REQUEST:
Quote the records from the line with "this 1184×1137 image." up to and including the line with "[557, 546, 604, 572] StreetNumber: 236", reproducing those lines exactly and nothing else.

== == ==

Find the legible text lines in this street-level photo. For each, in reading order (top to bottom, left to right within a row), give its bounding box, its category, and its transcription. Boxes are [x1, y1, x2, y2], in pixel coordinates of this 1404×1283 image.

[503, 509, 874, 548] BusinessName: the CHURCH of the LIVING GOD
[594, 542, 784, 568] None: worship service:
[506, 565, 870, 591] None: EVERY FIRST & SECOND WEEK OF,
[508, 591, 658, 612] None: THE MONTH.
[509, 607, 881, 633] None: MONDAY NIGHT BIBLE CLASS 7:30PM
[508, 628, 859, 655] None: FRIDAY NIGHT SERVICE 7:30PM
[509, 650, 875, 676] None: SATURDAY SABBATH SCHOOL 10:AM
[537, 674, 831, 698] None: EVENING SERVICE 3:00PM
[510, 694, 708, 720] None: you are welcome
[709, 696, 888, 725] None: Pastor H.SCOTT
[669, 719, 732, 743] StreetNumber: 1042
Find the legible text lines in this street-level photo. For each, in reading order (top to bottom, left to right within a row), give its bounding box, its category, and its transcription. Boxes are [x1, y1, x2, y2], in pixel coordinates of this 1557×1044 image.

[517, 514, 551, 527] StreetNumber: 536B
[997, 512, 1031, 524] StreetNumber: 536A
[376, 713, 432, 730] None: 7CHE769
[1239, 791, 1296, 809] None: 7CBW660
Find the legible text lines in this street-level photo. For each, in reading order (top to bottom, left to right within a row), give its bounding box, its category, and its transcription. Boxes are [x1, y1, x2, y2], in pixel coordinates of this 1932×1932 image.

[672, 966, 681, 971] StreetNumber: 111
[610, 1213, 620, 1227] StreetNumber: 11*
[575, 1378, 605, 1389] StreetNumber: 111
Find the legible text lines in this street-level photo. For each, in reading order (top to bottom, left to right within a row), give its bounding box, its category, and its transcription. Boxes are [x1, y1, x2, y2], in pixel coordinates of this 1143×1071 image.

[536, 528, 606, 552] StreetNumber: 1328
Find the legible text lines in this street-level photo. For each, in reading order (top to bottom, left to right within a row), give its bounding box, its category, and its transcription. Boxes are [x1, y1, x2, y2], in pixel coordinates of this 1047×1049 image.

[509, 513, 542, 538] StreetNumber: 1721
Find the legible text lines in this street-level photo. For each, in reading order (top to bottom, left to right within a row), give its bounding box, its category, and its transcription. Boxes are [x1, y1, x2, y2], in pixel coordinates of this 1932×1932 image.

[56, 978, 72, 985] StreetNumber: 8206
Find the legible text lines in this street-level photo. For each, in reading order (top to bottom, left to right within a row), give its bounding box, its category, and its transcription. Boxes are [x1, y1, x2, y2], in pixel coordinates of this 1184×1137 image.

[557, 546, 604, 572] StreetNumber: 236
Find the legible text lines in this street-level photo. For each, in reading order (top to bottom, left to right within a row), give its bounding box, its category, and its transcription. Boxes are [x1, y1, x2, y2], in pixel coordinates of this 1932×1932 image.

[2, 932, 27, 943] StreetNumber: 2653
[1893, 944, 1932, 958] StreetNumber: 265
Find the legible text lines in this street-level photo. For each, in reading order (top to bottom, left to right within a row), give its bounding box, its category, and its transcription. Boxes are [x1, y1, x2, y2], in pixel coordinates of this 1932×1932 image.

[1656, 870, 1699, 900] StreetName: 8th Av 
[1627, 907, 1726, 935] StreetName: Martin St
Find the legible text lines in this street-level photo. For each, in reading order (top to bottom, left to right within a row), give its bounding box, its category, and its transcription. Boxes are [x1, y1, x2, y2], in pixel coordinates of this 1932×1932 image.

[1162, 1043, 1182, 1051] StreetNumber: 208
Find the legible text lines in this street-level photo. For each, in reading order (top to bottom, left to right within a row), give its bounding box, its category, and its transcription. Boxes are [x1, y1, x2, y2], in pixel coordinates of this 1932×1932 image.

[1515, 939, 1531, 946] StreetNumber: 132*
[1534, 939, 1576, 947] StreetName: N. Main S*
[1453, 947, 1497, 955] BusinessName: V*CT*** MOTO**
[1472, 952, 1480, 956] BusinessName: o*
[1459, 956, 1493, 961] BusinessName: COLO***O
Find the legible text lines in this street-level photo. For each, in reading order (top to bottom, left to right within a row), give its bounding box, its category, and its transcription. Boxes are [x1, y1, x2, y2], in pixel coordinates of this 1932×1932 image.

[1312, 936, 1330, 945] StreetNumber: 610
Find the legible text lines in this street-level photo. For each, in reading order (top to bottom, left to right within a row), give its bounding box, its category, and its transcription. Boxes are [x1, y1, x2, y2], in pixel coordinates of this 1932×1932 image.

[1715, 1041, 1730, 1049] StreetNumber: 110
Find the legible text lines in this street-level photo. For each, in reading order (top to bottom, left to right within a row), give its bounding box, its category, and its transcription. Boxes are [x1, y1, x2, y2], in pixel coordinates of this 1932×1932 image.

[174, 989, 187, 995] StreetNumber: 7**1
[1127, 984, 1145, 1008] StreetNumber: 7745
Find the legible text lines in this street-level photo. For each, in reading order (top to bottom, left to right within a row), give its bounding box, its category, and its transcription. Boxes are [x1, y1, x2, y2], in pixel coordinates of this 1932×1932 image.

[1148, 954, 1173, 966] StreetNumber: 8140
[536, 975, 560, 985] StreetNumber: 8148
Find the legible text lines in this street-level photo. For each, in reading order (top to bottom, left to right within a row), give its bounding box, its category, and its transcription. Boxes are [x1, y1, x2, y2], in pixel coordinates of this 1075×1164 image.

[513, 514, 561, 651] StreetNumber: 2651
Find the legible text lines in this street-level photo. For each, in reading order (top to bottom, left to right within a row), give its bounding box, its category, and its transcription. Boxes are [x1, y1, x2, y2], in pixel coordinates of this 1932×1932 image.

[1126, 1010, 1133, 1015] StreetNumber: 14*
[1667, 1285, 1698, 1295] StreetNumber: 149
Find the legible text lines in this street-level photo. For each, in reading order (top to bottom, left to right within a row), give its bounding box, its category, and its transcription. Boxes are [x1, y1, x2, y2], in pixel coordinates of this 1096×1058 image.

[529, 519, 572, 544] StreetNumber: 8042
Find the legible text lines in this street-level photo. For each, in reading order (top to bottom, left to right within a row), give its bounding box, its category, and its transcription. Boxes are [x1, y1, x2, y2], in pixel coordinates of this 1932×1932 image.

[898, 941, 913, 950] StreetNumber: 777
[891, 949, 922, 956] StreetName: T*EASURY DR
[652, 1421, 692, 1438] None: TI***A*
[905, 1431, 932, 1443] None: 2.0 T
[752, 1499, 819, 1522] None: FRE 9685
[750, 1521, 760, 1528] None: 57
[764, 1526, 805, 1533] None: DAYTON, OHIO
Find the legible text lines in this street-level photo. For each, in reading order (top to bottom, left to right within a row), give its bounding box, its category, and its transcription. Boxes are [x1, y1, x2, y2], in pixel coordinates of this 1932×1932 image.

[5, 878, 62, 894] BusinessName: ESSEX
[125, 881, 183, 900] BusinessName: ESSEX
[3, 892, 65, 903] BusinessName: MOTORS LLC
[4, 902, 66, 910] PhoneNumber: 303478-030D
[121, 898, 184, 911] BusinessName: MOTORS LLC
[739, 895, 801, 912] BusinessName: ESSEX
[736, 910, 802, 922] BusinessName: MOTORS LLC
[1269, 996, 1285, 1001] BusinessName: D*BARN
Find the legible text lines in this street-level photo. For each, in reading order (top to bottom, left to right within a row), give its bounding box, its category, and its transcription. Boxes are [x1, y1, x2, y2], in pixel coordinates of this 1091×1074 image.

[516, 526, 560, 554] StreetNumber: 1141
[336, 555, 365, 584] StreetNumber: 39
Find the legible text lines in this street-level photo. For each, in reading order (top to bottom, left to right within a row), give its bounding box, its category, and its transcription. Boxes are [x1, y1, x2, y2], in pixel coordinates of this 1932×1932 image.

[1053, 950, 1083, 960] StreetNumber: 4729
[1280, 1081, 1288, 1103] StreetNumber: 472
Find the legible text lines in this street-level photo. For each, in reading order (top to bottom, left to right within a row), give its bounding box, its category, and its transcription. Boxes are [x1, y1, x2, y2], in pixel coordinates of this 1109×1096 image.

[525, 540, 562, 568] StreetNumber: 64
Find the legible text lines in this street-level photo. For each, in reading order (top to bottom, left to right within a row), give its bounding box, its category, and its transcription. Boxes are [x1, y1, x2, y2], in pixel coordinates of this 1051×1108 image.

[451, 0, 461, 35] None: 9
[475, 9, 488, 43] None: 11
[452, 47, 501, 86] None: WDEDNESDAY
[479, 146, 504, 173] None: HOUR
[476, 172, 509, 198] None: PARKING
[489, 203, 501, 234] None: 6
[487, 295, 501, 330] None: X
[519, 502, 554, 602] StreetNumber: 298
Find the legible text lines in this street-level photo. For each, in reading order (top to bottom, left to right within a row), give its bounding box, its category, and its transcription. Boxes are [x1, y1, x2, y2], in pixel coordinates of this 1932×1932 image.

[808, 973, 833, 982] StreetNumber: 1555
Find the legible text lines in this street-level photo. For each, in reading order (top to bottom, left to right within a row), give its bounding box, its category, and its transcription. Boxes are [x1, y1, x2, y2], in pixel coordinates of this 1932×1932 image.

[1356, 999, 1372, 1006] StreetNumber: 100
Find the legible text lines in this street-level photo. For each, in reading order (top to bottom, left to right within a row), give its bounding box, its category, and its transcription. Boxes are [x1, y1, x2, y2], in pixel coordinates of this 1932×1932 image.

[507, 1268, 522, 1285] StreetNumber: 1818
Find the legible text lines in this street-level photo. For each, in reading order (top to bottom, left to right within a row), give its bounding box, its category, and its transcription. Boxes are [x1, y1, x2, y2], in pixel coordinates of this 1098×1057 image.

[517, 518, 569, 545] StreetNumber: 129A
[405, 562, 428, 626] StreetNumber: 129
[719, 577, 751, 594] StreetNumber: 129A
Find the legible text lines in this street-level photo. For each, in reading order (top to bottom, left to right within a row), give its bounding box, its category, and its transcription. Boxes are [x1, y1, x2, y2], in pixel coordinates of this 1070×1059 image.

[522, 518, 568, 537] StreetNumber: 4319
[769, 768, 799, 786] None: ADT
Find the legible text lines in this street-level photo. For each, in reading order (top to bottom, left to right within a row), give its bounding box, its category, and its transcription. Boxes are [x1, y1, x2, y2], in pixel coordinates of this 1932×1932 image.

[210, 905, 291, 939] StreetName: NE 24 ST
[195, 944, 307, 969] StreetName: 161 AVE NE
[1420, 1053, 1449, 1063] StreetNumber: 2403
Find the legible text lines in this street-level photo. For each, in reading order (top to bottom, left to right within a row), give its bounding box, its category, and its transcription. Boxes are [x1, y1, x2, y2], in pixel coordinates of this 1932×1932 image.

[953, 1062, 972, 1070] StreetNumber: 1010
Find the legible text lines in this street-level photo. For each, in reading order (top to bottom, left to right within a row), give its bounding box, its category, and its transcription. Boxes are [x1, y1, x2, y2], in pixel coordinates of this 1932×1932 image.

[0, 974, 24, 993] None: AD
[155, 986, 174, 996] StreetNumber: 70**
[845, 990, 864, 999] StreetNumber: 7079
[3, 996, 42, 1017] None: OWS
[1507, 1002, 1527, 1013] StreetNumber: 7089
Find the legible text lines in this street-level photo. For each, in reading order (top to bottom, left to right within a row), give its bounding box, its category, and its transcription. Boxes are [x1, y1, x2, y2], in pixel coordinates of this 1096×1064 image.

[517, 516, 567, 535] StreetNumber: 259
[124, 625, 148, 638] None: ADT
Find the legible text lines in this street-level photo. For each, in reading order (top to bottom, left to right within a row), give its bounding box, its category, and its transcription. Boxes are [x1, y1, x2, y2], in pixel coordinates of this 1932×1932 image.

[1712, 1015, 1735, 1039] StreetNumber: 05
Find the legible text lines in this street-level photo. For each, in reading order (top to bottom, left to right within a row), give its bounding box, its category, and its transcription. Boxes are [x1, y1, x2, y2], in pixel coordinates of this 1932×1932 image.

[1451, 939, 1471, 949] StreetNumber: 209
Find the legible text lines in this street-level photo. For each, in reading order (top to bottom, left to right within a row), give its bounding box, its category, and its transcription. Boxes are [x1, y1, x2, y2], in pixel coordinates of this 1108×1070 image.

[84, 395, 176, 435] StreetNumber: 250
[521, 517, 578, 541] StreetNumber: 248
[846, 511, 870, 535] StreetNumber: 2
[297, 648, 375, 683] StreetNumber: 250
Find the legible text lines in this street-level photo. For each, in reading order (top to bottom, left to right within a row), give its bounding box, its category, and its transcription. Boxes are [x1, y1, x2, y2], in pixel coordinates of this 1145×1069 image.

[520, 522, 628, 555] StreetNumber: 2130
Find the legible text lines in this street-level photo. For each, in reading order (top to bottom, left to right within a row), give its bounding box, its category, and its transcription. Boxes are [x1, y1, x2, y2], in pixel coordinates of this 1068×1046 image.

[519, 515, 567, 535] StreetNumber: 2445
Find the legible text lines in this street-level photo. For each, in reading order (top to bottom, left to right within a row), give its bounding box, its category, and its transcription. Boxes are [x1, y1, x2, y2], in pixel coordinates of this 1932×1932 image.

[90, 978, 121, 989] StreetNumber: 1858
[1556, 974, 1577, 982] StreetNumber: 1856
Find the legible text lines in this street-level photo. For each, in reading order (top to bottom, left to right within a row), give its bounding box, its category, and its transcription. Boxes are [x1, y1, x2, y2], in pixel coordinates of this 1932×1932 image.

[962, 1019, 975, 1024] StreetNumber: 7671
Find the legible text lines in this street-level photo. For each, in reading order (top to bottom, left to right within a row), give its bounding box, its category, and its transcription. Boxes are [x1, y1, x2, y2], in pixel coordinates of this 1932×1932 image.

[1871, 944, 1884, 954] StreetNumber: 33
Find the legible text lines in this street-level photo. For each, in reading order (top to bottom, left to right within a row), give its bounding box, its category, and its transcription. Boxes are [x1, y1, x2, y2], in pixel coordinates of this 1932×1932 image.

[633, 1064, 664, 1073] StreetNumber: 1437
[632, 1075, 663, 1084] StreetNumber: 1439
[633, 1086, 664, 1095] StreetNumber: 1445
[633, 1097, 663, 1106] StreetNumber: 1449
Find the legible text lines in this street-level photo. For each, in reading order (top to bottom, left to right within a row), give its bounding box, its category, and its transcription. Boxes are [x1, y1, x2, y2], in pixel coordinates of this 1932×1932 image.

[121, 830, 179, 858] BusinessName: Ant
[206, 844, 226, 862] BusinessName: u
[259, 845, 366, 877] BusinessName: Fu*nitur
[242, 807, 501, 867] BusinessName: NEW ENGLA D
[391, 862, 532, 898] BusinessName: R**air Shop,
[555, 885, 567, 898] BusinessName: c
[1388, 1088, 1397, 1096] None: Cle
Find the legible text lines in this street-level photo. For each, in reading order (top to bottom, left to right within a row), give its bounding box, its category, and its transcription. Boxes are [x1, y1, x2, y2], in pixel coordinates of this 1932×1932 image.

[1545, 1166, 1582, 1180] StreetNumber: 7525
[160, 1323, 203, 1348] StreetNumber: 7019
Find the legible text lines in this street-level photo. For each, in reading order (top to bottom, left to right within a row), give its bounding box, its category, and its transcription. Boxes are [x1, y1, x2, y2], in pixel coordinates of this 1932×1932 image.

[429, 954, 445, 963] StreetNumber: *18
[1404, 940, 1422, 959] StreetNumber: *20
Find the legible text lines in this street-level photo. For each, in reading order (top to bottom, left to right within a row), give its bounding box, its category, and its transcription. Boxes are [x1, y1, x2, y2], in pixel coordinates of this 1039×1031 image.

== == ==

WRITTEN ANSWER:
Find the legible text lines in this street-level photo. For each, in reading order (top to bottom, left to right within a row), give its bounding box, its category, and its transcription. Boxes are [x1, y1, x2, y2], in pixel coordinates of this 1184×1137 image.

[557, 546, 604, 572] StreetNumber: 236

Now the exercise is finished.